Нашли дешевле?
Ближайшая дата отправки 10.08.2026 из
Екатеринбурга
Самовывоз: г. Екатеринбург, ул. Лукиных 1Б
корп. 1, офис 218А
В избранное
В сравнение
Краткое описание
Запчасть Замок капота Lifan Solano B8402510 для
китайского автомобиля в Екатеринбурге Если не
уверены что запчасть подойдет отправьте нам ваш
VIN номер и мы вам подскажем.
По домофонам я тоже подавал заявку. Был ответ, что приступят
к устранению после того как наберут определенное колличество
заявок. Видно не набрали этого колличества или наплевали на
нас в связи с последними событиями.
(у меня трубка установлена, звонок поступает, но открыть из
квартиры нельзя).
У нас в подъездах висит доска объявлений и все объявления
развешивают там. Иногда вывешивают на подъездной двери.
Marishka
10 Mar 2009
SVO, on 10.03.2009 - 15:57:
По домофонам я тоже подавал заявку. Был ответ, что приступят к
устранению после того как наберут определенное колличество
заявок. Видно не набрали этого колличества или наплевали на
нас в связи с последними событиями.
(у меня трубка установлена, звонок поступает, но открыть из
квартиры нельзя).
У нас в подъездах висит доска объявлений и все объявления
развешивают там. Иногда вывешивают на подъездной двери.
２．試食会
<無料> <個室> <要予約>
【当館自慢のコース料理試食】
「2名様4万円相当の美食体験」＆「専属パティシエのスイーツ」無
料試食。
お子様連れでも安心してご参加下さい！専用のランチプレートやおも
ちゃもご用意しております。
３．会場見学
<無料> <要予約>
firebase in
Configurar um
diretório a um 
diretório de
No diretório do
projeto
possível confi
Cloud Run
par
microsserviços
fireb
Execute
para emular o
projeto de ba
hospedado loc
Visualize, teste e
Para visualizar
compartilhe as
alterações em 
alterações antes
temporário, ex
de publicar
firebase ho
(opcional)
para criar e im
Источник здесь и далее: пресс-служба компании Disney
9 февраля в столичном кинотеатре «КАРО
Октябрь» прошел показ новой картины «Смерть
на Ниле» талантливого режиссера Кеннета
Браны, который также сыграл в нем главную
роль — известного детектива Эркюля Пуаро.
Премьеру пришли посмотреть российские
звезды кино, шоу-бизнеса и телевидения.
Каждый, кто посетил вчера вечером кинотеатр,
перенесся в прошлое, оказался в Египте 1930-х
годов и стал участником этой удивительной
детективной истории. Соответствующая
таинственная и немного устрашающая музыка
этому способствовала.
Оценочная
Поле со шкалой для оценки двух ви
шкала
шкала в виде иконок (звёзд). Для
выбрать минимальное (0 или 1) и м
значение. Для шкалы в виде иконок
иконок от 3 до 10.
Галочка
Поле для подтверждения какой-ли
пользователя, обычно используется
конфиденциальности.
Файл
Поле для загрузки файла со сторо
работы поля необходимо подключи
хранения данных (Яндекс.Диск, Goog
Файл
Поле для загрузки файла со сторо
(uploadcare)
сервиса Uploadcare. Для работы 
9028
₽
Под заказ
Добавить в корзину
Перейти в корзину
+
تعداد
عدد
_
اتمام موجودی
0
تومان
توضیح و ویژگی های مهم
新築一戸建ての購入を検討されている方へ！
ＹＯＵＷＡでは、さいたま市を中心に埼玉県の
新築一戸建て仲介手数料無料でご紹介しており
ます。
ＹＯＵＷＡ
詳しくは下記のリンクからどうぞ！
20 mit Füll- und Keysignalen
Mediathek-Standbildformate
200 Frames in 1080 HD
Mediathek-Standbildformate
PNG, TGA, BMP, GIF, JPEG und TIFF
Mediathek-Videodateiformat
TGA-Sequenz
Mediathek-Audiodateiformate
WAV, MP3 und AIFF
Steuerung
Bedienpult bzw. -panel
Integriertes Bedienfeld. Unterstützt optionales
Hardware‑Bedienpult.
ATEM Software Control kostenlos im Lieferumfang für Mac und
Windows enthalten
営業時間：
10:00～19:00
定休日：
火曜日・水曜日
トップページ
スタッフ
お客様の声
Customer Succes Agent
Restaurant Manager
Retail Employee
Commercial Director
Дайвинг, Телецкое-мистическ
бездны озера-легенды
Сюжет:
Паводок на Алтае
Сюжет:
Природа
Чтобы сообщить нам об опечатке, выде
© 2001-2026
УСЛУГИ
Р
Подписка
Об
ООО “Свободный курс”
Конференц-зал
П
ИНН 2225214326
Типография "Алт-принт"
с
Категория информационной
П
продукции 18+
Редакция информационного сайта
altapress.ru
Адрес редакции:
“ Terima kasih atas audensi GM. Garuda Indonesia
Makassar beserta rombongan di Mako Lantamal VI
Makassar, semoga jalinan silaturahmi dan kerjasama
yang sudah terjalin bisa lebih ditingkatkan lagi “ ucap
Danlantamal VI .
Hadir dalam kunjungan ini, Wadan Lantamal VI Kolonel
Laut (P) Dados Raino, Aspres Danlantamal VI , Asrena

**ASSIGNMENT**
Rewrite the text of all the records above as one numbered list, one line per item, leaving out blank lines.

**EXERCISE ANSWER**
1. Нашли дешевле?
2. Ближайшая дата отправки 10.08.2026 из
3. Екатеринбурга
4. Самовывоз: г. Екатеринбург, ул. Лукиных 1Б
5. корп. 1, офис 218А
6. В избранное
7. В сравнение
8. Краткое описание
9. Запчасть Замок капота Lifan Solano B8402510 для
10. китайского автомобиля в Екатеринбурге Если не
11. уверены что запчасть подойдет отправьте нам ваш
12. VIN номер и мы вам подскажем.
13. По домофонам я тоже подавал заявку. Был ответ, что приступят
14. к устранению после того как наберут определенное колличество
15. заявок. Видно не набрали этого колличества или наплевали на
16. нас в связи с последними событиями.
17. (у меня трубка установлена, звонок поступает, но открыть из
18. квартиры нельзя).
19. У нас в подъездах висит доска объявлений и все объявления
20. развешивают там. Иногда вывешивают на подъездной двери.
21. Marishka
22. 10 Mar 2009
23. SVO, on 10.03.2009 - 15:57:
24. По домофонам я тоже подавал заявку. Был ответ, что приступят к
25. устранению после того как наберут определенное колличество
26. заявок. Видно не набрали этого колличества или наплевали на
27. нас в связи с последними событиями.
28. (у меня трубка установлена, звонок поступает, но открыть из
29. квартиры нельзя).
30. У нас в подъездах висит доска объявлений и все объявления
31. развешивают там. Иногда вывешивают на подъездной двери.
32. ２．試食会
33. <無料> <個室> <要予約>
34. 【当館自慢のコース料理試食】
35. 「2名様4万円相当の美食体験」＆「専属パティシエのスイーツ」無
36. 料試食。
37. お子様連れでも安心してご参加下さい！専用のランチプレートやおも
38. ちゃもご用意しております。
39. ３．会場見学
40. <無料> <要予約>
41. firebase in
42. Configurar um
43. diretório a um 
44. diretório de
45. No diretório do
46. projeto
47. possível confi
48. Cloud Run
49. par
50. microsserviços
51. fireb
52. Execute
53. para emular o
54. projeto de ba
55. hospedado loc
56. Visualize, teste e
57. Para visualizar
58. compartilhe as
59. alterações em 
60. alterações antes
61. temporário, ex
62. de publicar
63. firebase ho
64. (opcional)
65. para criar e im
66. Источник здесь и далее: пресс-служба компании Disney
67. 9 февраля в столичном кинотеатре «КАРО
68. Октябрь» прошел показ новой картины «Смерть
69. на Ниле» талантливого режиссера Кеннета
70. Браны, который также сыграл в нем главную
71. роль — известного детектива Эркюля Пуаро.
72. Премьеру пришли посмотреть российские
73. звезды кино, шоу-бизнеса и телевидения.
74. Каждый, кто посетил вчера вечером кинотеатр,
75. перенесся в прошлое, оказался в Египте 1930-х
76. годов и стал участником этой удивительной
77. детективной истории. Соответствующая
78. таинственная и немного устрашающая музыка
79. этому способствовала.
80. Оценочная
81. Поле со шкалой для оценки двух ви
82. шкала
83. шкала в виде иконок (звёзд). Для
84. выбрать минимальное (0 или 1) и м
85. значение. Для шкалы в виде иконок
86. иконок от 3 до 10.
87. Галочка
88. Поле для подтверждения какой-ли
89. пользователя, обычно используется
90. конфиденциальности.
91. Файл
92. Поле для загрузки файла со сторо
93. работы поля необходимо подключи
94. хранения данных (Яндекс.Диск, Goog
95. Файл
96. Поле для загрузки файла со сторо
97. (uploadcare)
98. сервиса Uploadcare. Для работы 
99. 9028
100. ₽
101. Под заказ
102. Добавить в корзину
103. Перейти в корзину
104. +
105. تعداد
106. عدد
107. _
108. اتمام موجودی
109. 0
110. تومان
111. توضیح و ویژگی های مهم
112. 新築一戸建ての購入を検討されている方へ！
113. ＹＯＵＷＡでは、さいたま市を中心に埼玉県の
114. 新築一戸建て仲介手数料無料でご紹介しており
115. ます。
116. ＹＯＵＷＡ
117. 詳しくは下記のリンクからどうぞ！
118. 20 mit Füll- und Keysignalen
119. Mediathek-Standbildformate
120. 200 Frames in 1080 HD
121. Mediathek-Standbildformate
122. PNG, TGA, BMP, GIF, JPEG und TIFF
123. Mediathek-Videodateiformat
124. TGA-Sequenz
125. Mediathek-Audiodateiformate
126. WAV, MP3 und AIFF
127. Steuerung
128. Bedienpult bzw. -panel
129. Integriertes Bedienfeld. Unterstützt optionales
130. Hardware‑Bedienpult.
131. ATEM Software Control kostenlos im Lieferumfang für Mac und
132. Windows enthalten
133. 営業時間：
134. 10:00～19:00
135. 定休日：
136. 火曜日・水曜日
137. トップページ
138. スタッフ
139. お客様の声
140. Customer Succes Agent
141. Restaurant Manager
142. Retail Employee
143. Commercial Director
144. Дайвинг, Телецкое-мистическ
145. бездны озера-легенды
146. Сюжет:
147. Паводок на Алтае
148. Сюжет:
149. Природа
150. Чтобы сообщить нам об опечатке, выде
151. © 2001-2026
152. УСЛУГИ
153. Р
154. Подписка
155. Об
156. ООО “Свободный курс”
157. Конференц-зал
158. П
159. ИНН 2225214326
160. Типография "Алт-принт"
161. с
162. Категория информационной
163. П
164. продукции 18+
165. Редакция информационного сайта
166. altapress.ru
167. Адрес редакции:
168. “ Terima kasih atas audensi GM. Garuda Indonesia
169. Makassar beserta rombongan di Mako Lantamal VI
170. Makassar, semoga jalinan silaturahmi dan kerjasama
171. yang sudah terjalin bisa lebih ditingkatkan lagi “ ucap
172. Danlantamal VI .
173. Hadir dalam kunjungan ini, Wadan Lantamal VI Kolonel
174. Laut (P) Dados Raino, Aspres Danlantamal VI , Asrena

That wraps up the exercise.